Yubari is widely known throughout the world for her melons. However, there is only one roadside station in this town. Located along National Road 274, Road Station Yubari Meroad was more like a museum. There were many exhibits detailing Yubari's history, from what was once a bustling coal mining town in the 1960's to the production of the world's famous melon produce.
As with many tourist places in Japan, there is a shop selling ice cream. What flavor can you expect other than the Yubari melon? As expected, almost everything at this road station is associated with the famous melon. Maybe I have yet to visit many road stations, but what surprised me was that there was a supermarket. It was not very big, about three times the size of a regular convenience store. It was the usual supermarket goods of snacks, drinks, biscuits, tea and coffee powder, sushi, and so on. Of course, there was a dedicated section of Yubari melon products and souvenirs, melon jelly, melon caramel sweets, melon biscuits, melon pies, and the list goes on.

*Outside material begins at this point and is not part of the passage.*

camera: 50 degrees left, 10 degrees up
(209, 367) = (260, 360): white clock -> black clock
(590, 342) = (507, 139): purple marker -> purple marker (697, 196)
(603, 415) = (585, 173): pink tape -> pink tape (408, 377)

Fresh vegetables from the town were also on sale.
Next to the entrance of the building, there is a bread shop. There was this special bread in the shape of a melon, which is only available on weekends and public holidays. It is only sold at this road station and nowhere else in Japan, and they limit each customer to only one purchase of this unique bread. Certainly a must try item. The cute bread even had a stem on top, very much resembling the Yubari melon they sell in the shops.
I left too early, at 10:30 am on a Sunday morning. From the outside you can see a cake shop, freshly cut melons, Hokkaido's famous corn, curry rice, and more, which I missed them all. Mascots are scheduled to make an appearance as well, so do remember to check the schedule in advance for a fun day out.